Democratic regulation as a key factor in digital development
This social dilemma that is currently emerging calls into question the false dichotomy between innovation and regulation in the digital world. Many technology corporations defend the idea that regulatory mechanisms harm innovation and, therefore, represent a major challenge to the need for technological advancement. The idea that regulation obstructs innovation and economic development is widespread in common sense. Moreover, many corporations and intellectual elites systematically argue against attempts to regulate digital technologies because any action in this direction would hinder their country’s ability to compete with others and, ultimately, retain sovereignty.

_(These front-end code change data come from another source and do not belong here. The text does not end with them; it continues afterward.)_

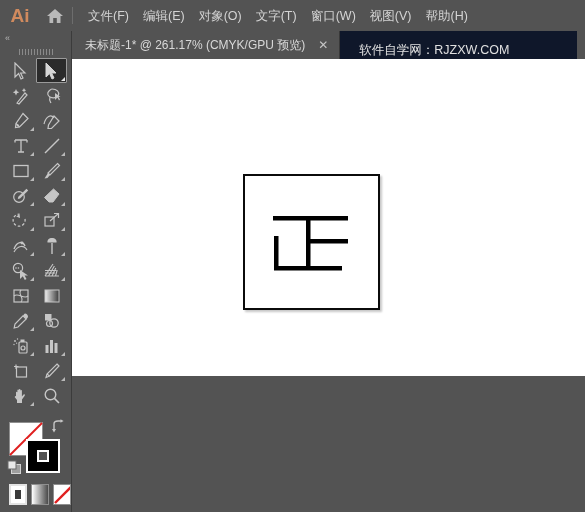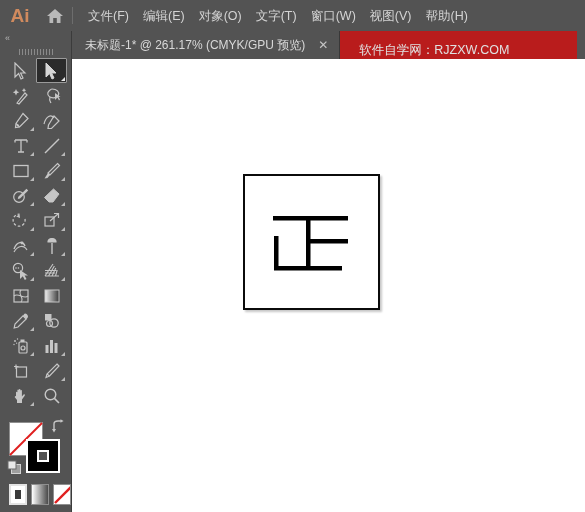--- a/index.html
+++ b/index.html
@@ -9,7 +9,7 @@
     font-family: "Liberation Sans", sans-serif;
     overflow: hidden;
   }
-  #app { position: relative; width: 585px; height: 512px; }
+  #app { position: relative; width: 585px; height: 376px; }
 
   
   .menubar {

The problem is that institutionalization without or with poor regulation – and we see algorithms as institutions – tends to move in an extractive direction, undermining development. If development requires technological innovation, Acemoglu, Johnson, and Robinson taught us that inclusive institutions that are transparent, equitable, and effective are needed. In a nutshell, long-term prosperity requires democracy and its key values. We must, therefore, democratize the institutions that play such a key role in shaping our contexts of interaction by affecting individual behaviors with collective implications. The only way to make algorithms more democratic is by regulating them, i.e., by creating rules that establish key values, procedures, and practices that ought to be respected if we, as members of political communities, are to have any control over our future.

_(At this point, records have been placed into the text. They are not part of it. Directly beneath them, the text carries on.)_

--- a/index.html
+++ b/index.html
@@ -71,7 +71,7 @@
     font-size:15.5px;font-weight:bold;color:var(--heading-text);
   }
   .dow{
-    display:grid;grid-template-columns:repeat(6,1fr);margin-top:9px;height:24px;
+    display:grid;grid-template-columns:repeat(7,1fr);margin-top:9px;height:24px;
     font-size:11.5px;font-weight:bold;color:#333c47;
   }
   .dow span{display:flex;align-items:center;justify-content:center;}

Democratic regulation of algorithms demands forms of participation, revisability, protection of pluralism, struggle against exclusion, complex output accountability, and public debate, to mention a few elements. We must bring these institutions closer to democratic principles, as we have tried to do with other institutions. When we consider inclusive algorithmic institutions, the value of equality plays a crucial role—often overlapping with the principle of participation. Equality means, above all, that citizens must be included in decisions that directly impact their lives. Despite the political influence of tech elites, the specialized knowledge held by experts, and the vast resources controlled by big tech corporations, the societal impact of algorithmic institutions demands that the broader public has a voice. Society must participate in shaping and governing the global algorithmic infrastructure
Democracy is, hence, essential to safeguard prosperity and innovation by undermining the extractive tendencies of these new institutions and making them more inclusive. The fake dichotomy between innovation and regulation obstructs technological advancement and long-term development. This very same fake dichotomy is undermining our capacity to protect democracies in their current spiral of decay, which deinstitutionalizes our democratic institutions in the direction of authoritarian regimes.